Collected data:
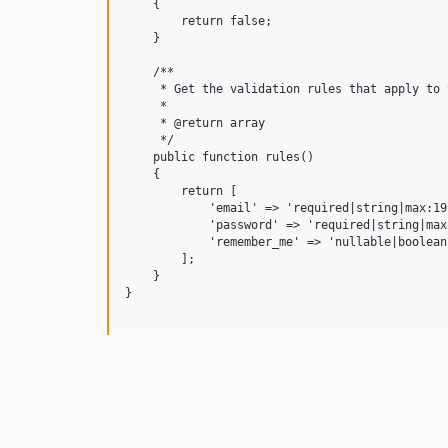
    {

        return false;

    }

    /**

     * Get the validation rules that apply to 
     *

     * @return array

     */

    public function rules()

    {

        return [

            'email' => 'required|string|max:191
            'password' => 'required|string|max:
            'remember_me' => 'nullable|boolean'
        ];

    }

}
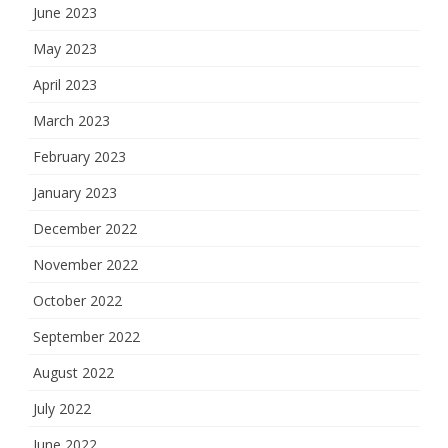
June 2023
May 2023
April 2023
March 2023
February 2023
January 2023
December 2022
November 2022
October 2022
September 2022
August 2022
July 2022
June 2022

Exercise instructions: Looking at the records above, count the lines where the word "string" appears. State only the number.

Output below: 2